[Source information — start]
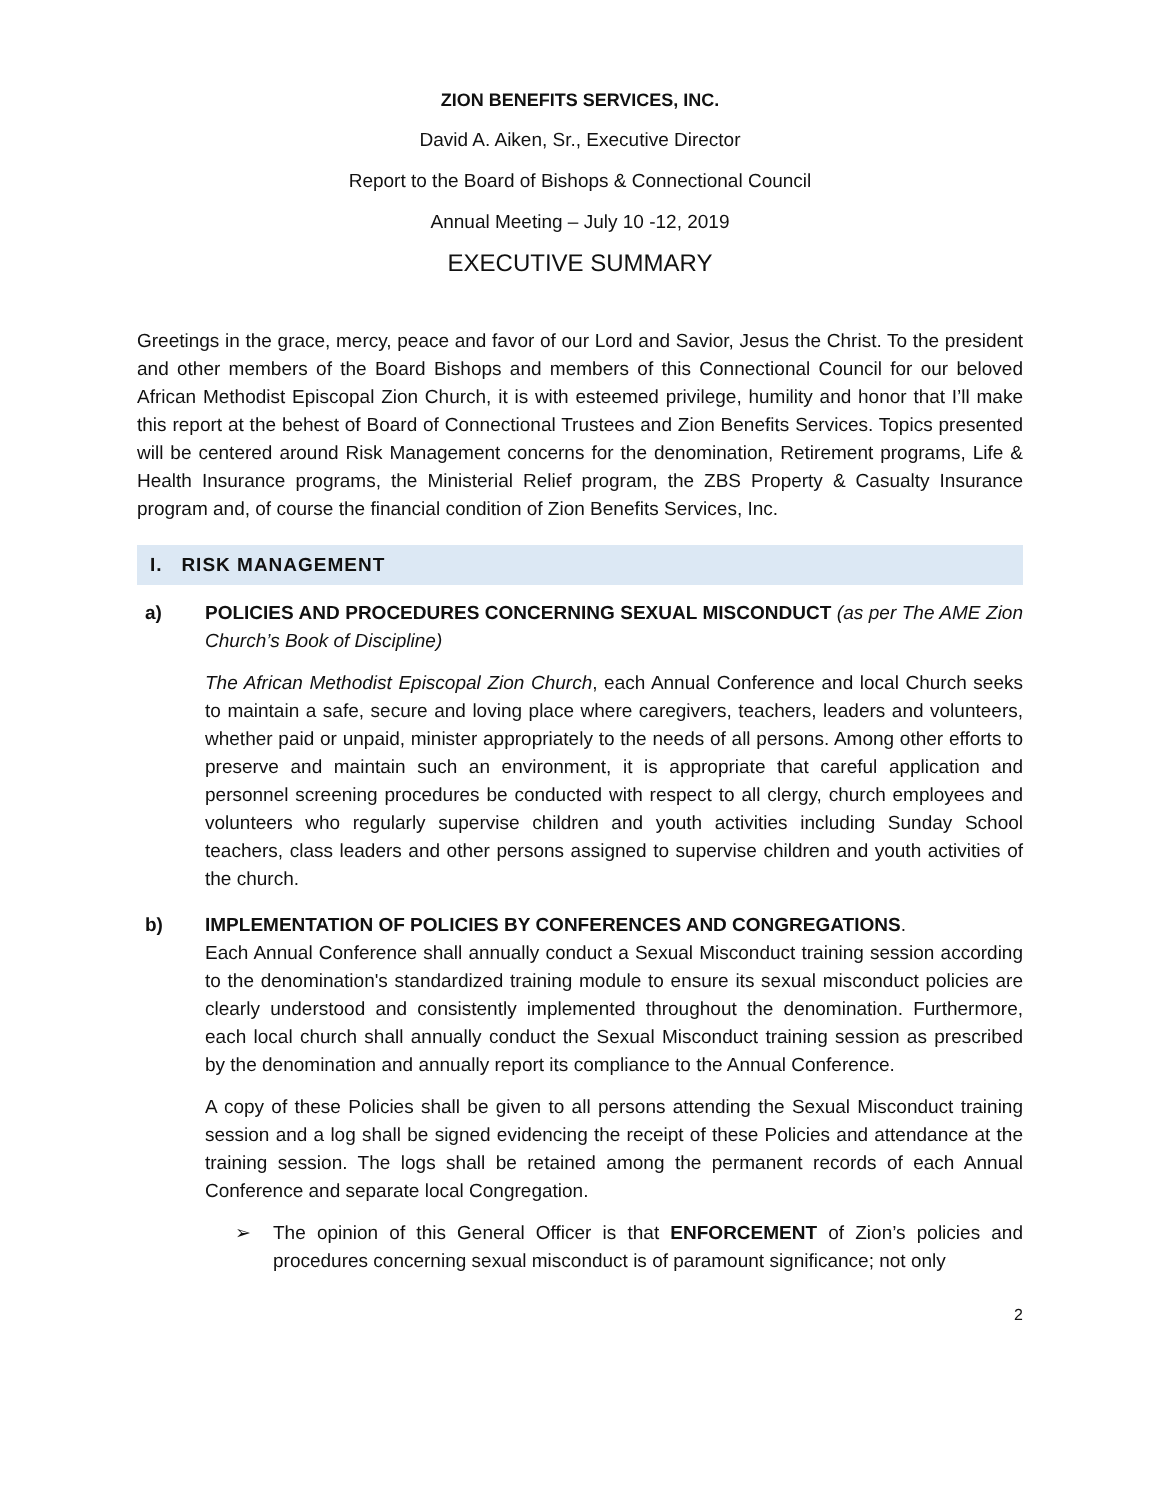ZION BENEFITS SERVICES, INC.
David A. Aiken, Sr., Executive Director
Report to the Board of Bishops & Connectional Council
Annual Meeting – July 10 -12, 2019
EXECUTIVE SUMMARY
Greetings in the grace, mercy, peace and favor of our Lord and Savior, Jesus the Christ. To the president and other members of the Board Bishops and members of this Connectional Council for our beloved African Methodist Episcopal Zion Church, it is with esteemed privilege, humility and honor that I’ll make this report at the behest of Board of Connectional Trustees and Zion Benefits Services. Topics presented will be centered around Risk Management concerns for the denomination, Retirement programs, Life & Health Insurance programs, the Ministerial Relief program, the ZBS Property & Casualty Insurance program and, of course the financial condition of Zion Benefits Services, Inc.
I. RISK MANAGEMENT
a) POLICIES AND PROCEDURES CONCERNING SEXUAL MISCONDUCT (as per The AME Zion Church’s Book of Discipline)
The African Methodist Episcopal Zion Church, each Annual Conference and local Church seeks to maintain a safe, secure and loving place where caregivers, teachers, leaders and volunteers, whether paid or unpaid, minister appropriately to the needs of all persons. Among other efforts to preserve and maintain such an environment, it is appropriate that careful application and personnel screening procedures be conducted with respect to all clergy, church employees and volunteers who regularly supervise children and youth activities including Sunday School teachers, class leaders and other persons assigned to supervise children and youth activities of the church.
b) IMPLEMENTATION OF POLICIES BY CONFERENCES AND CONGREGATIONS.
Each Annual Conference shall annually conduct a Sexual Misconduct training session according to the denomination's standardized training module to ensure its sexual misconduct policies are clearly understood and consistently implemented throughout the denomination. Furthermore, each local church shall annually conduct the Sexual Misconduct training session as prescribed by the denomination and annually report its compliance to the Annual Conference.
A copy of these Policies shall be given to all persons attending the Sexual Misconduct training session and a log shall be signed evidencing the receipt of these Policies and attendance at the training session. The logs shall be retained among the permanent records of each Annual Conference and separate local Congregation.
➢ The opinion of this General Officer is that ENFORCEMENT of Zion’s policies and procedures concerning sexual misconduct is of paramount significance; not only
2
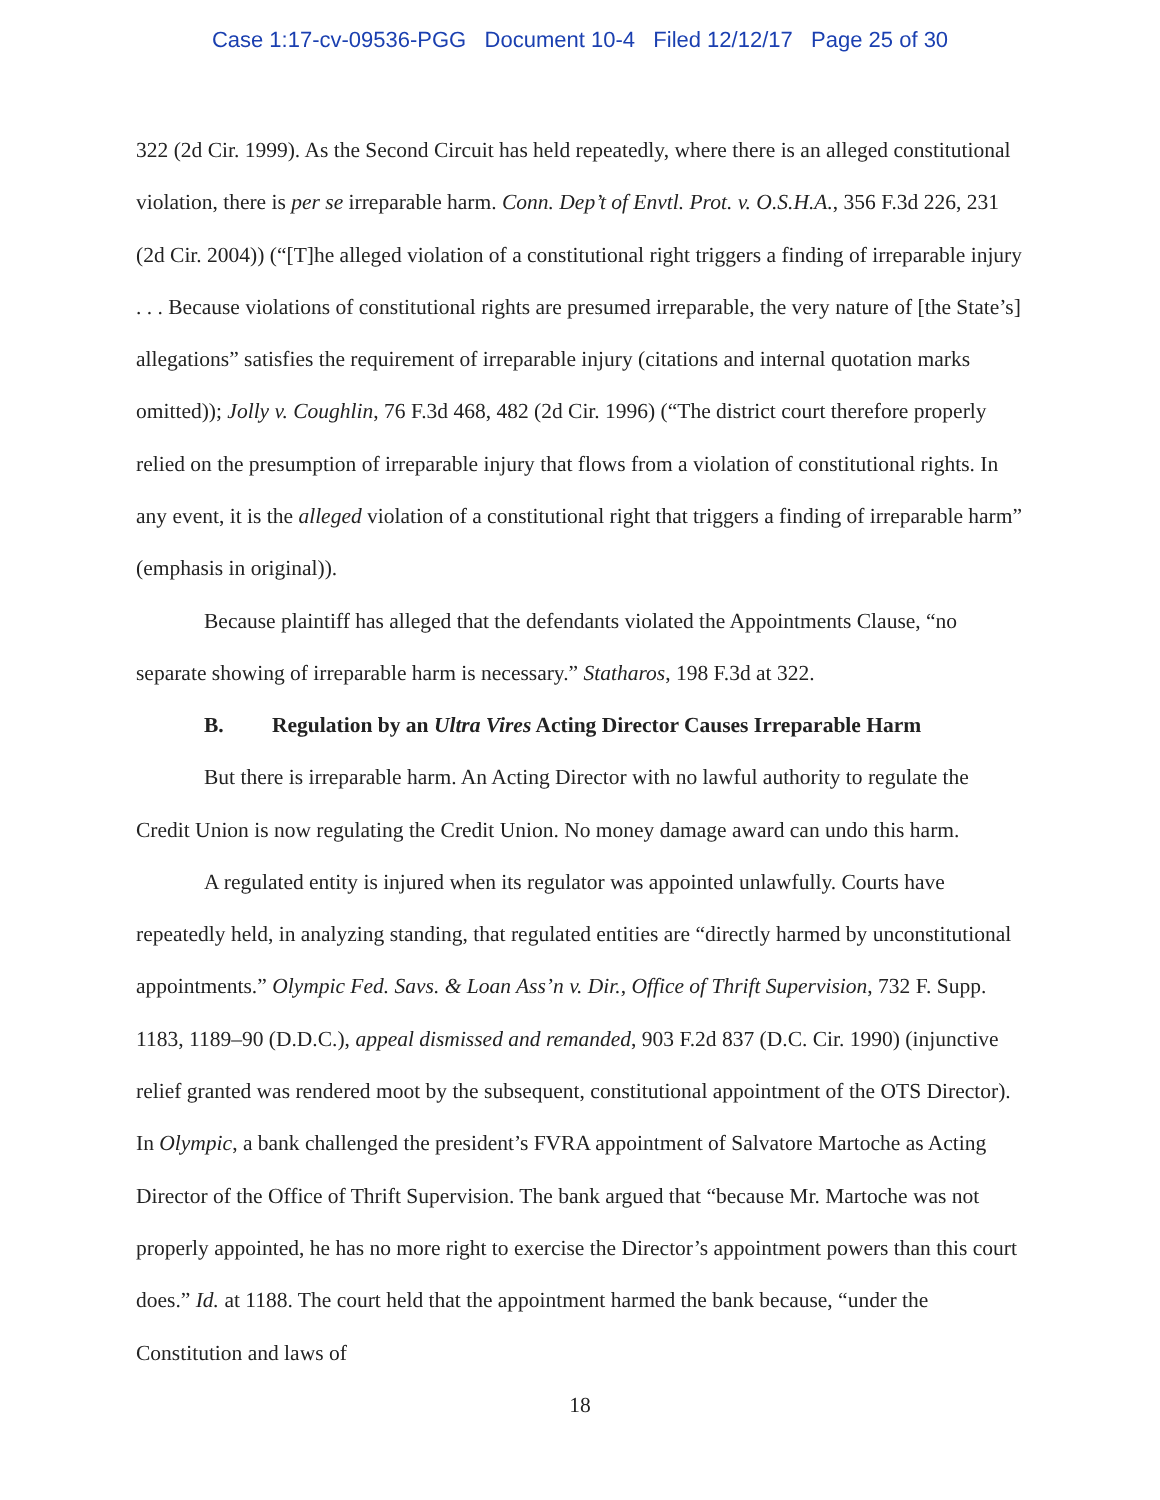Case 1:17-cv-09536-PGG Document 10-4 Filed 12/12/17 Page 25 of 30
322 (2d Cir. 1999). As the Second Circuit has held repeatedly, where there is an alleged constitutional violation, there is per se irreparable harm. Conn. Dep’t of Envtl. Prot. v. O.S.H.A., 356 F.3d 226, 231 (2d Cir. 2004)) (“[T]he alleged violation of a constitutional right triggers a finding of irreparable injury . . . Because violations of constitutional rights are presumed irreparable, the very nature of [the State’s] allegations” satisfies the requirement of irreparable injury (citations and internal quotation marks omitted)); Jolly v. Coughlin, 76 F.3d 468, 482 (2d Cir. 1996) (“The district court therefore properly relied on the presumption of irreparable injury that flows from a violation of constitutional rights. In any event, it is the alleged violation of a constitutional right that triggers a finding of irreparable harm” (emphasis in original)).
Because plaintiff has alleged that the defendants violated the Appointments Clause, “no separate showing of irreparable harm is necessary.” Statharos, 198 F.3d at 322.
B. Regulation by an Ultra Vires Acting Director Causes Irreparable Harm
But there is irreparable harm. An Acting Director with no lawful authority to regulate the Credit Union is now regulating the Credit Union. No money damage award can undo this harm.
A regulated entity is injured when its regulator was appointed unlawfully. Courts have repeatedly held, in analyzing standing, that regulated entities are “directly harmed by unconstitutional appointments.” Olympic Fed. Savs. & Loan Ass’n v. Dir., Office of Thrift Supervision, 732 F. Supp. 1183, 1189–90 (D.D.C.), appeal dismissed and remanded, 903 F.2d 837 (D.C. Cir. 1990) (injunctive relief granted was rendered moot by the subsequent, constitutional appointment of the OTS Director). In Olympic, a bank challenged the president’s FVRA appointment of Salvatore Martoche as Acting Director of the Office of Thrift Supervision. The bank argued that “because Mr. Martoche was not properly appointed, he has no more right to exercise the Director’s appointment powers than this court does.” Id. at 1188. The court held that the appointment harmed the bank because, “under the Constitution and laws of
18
[Source information — finish]
[Source information — start]
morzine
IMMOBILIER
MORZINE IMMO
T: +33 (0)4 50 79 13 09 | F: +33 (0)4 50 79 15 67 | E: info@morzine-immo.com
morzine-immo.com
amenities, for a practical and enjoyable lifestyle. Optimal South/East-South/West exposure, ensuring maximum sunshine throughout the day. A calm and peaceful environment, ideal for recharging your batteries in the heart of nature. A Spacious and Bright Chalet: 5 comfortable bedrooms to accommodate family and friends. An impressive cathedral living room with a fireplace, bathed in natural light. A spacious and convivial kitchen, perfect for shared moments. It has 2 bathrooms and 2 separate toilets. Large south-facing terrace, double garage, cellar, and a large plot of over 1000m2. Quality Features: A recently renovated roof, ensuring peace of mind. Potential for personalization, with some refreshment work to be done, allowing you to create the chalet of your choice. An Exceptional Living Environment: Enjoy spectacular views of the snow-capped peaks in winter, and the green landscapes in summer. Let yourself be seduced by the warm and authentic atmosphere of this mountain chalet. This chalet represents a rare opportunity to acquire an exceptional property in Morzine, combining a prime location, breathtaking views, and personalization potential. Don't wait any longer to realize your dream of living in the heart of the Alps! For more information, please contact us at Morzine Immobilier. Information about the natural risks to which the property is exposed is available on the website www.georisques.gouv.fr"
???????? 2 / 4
[Source information — finish]
> **Problem description**:
Collect every line above that contains the word "court".

> **Answer for this exercise**:
322 (2d Cir. 1999). As the Second Circuit has held repeatedly, where there is an alleged constitutional violation, there is per se irreparable harm. Conn. Dep’t of Envtl. Prot. v. O.S.H.A., 356 F.3d 226, 231 (2d Cir. 2004)) (“[T]he alleged violation of a constitutional right triggers a finding of irreparable injury . . . Because violations of constitutional rights are presumed irreparable, the very nature of [the State’s] allegations” satisfies the requirement of irreparable injury (citations and internal quotation marks omitted)); Jolly v. Coughlin, 76 F.3d 468, 482 (2d Cir. 1996) (“The district court therefore properly relied on the presumption of irreparable injury that flows from a violation of constitutional rights. In any event, it is the alleged violation of a constitutional right that triggers a finding of irreparable harm” (emphasis in original)).
A regulated entity is injured when its regulator was appointed unlawfully. Courts have repeatedly held, in analyzing standing, that regulated entities are “directly harmed by unconstitutional appointments.” Olympic Fed. Savs. & Loan Ass’n v. Dir., Office of Thrift Supervision, 732 F. Supp. 1183, 1189–90 (D.D.C.), appeal dismissed and remanded, 903 F.2d 837 (D.C. Cir. 1990) (injunctive relief granted was rendered moot by the subsequent, constitutional appointment of the OTS Director). In Olympic, a bank challenged the president’s FVRA appointment of Salvatore Martoche as Acting Director of the Office of Thrift Supervision. The bank argued that “because Mr. Martoche was not properly appointed, he has no more right to exercise the Director’s appointment powers than this court does.” Id. at 1188. The court held that the appointment harmed the bank because, “under the Constitution and laws of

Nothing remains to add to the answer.